Чугунок с картошкой клокотал, брызги испарялись, не долетая до раскаленной плиты. Алиса ногой в мягком сером валенке чуть прикрыла дверцу. Запахло паленой шерстью. В доме становилось тепло, муха уже весело жужжала, перелетая с печки на дверь и обратно. У мух какой-то свои извилистый маршрут, которому они следуют с завидным постоянством.

— Может, и вправду переберемся в деревню? — негромко произнесла Алиса — К черту кроликов, раз они даже потомство свое не умеют сохранить! Заведем корову, поросят, кур, уток…

— …гусей, приманим тележным колесом на крыше аиста… — вставил Николай — Правда, тележное колесо теперь трудно найти.

— Аиста? — повернула к нему удивленное лицо девушка. Одна щека ее тоже алела ярче другой, а глаза прищурились — Я их только на картинке видела.

— Существует поверье, что аист, поселившийся на крыше, приносит дому счастье.

— После всего, что было… Я верю, Бог не допустит, чтобы мы были несчастливыми, — убежденно произнесла она.

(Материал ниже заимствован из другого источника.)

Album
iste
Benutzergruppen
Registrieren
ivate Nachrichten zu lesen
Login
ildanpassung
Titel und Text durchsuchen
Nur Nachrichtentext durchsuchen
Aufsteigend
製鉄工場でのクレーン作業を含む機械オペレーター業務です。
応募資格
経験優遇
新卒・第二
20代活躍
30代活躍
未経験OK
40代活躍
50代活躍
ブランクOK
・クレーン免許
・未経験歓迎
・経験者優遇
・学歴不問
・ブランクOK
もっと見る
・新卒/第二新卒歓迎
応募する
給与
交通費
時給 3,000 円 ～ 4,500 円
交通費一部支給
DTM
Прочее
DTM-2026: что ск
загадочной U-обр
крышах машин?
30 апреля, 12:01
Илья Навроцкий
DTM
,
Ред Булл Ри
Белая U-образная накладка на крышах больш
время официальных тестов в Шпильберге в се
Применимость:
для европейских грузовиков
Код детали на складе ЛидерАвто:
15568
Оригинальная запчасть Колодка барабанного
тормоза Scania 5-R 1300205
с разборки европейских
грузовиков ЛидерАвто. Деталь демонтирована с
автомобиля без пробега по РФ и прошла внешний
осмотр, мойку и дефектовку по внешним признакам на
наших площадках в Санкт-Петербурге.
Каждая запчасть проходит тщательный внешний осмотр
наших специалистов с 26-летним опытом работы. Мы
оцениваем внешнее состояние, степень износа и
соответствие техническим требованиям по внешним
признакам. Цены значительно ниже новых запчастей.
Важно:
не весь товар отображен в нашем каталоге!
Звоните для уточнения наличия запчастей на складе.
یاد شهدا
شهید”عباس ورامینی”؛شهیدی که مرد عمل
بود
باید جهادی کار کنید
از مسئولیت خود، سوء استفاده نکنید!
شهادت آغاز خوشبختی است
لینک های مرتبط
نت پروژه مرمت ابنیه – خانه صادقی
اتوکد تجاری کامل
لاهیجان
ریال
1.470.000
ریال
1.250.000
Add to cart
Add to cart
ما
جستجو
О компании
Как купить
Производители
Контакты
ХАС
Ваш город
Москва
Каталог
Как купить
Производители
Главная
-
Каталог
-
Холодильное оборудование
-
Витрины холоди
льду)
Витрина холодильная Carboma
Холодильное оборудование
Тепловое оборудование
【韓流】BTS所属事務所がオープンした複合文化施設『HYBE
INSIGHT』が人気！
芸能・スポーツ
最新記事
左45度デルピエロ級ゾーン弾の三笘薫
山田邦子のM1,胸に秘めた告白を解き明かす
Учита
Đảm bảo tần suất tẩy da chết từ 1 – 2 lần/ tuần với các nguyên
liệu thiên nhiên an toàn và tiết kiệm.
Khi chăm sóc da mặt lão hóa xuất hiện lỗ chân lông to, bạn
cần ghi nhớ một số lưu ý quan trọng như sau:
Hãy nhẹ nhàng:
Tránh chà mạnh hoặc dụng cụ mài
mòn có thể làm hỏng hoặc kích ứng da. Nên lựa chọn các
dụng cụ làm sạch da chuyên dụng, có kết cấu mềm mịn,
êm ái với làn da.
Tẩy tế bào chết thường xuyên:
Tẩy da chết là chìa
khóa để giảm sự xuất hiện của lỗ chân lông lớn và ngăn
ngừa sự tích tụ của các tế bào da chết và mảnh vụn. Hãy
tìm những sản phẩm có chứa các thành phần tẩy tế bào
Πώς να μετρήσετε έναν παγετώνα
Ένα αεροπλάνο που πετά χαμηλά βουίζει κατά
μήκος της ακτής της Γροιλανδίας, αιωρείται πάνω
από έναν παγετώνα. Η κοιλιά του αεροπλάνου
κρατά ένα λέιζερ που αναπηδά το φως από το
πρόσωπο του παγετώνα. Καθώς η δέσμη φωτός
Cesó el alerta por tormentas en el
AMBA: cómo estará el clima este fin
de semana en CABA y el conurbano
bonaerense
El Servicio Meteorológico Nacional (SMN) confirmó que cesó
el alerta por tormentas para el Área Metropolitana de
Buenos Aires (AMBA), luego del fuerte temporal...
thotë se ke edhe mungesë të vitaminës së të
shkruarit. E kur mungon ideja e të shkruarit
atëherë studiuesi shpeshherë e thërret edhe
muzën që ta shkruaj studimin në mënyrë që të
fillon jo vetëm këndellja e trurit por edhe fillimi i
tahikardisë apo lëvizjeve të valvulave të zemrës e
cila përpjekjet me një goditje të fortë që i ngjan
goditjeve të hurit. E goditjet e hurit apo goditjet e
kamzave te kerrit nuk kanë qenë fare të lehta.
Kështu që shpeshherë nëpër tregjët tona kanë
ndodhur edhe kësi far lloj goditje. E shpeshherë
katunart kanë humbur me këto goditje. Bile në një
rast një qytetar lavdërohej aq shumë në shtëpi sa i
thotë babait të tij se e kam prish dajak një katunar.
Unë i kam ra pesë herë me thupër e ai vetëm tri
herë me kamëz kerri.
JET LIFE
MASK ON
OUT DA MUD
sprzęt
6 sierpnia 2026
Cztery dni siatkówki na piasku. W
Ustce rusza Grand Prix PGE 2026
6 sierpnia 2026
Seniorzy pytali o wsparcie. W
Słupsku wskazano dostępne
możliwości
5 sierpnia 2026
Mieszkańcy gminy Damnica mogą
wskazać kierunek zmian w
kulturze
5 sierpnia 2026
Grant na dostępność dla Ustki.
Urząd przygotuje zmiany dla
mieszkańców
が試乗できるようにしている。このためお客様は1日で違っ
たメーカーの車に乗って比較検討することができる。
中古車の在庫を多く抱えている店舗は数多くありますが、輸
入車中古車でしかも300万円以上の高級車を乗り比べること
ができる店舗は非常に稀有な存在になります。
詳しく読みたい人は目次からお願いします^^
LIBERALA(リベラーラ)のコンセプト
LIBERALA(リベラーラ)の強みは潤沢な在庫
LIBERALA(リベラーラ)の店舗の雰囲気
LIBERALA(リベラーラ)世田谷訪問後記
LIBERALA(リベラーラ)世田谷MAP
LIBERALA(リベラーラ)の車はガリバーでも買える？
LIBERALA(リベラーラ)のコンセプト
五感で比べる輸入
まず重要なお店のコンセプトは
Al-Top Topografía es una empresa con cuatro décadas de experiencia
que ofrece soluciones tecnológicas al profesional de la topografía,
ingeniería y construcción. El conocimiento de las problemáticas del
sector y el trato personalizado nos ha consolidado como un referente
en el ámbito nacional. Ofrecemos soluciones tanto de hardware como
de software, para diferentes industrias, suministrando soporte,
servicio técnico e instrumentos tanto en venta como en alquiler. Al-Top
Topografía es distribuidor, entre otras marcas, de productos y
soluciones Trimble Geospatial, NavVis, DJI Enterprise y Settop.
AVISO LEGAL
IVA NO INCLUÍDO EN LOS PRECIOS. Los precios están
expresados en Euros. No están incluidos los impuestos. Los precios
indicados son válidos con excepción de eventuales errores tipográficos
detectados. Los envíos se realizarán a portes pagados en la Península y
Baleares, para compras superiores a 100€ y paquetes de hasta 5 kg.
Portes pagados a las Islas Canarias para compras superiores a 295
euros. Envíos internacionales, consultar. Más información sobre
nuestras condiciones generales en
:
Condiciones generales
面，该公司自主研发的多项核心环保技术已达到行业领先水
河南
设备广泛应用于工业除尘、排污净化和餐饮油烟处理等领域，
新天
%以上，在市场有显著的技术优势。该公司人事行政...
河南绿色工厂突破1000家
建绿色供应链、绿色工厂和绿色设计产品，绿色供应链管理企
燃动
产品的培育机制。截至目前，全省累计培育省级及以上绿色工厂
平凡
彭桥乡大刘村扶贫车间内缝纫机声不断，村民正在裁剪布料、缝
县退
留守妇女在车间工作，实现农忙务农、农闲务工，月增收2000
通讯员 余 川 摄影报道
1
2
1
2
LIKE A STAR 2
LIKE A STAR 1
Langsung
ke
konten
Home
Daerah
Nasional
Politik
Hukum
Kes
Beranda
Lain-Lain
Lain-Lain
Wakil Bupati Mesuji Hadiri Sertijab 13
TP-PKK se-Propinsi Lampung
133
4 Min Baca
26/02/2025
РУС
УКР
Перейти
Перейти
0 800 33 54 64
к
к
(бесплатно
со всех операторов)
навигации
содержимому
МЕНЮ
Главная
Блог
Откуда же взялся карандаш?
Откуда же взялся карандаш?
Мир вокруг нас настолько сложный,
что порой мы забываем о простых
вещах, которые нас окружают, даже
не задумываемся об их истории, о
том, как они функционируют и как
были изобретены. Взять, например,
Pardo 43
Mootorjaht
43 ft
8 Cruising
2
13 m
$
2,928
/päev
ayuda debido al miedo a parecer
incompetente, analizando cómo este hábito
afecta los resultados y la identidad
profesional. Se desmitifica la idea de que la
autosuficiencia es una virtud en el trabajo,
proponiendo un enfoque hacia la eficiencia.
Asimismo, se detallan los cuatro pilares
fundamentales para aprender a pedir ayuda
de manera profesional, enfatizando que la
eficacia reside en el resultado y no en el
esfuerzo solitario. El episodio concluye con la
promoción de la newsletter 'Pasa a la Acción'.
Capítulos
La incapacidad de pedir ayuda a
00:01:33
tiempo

— На Бога надейся, но сам не плошай…

Алиса, подавшись вперед, задумчиво смотрела на огонь. Маленький прямой нос сморщился, будто она собралась чихнуть, огромные глаза стали продолговатыми, в них снова плясали желтые огоньки.

— Мне соседка — жена Митрофанова — сказала, что Гена с горя снова сильно запил, — помолчав, сказала Алиса — На пару с Коляндриком. Пили брагу и самогон… — она повернула голову к Николаю. — Скажи, Коля, почему люди такие злые? Я уж не говорю про Вонючку. Ну зачем они подожгли клетки? Ведь Гена выращивал этих кроликов, чтобы сдать их в заготконтору на мясо, а из шкурок наделали бы зимних шапок. Я понимаю, когда кооператора-спекулянта ненавидят за то, что он в одном месте покупает государственные товары, а потом в другом втридорога их перепродает населению, а вы же с братом занимались тяжелым, неблагодарным трудом на пользу людям. Выходит, ты, Гена, Чебуран попусту работали все лето?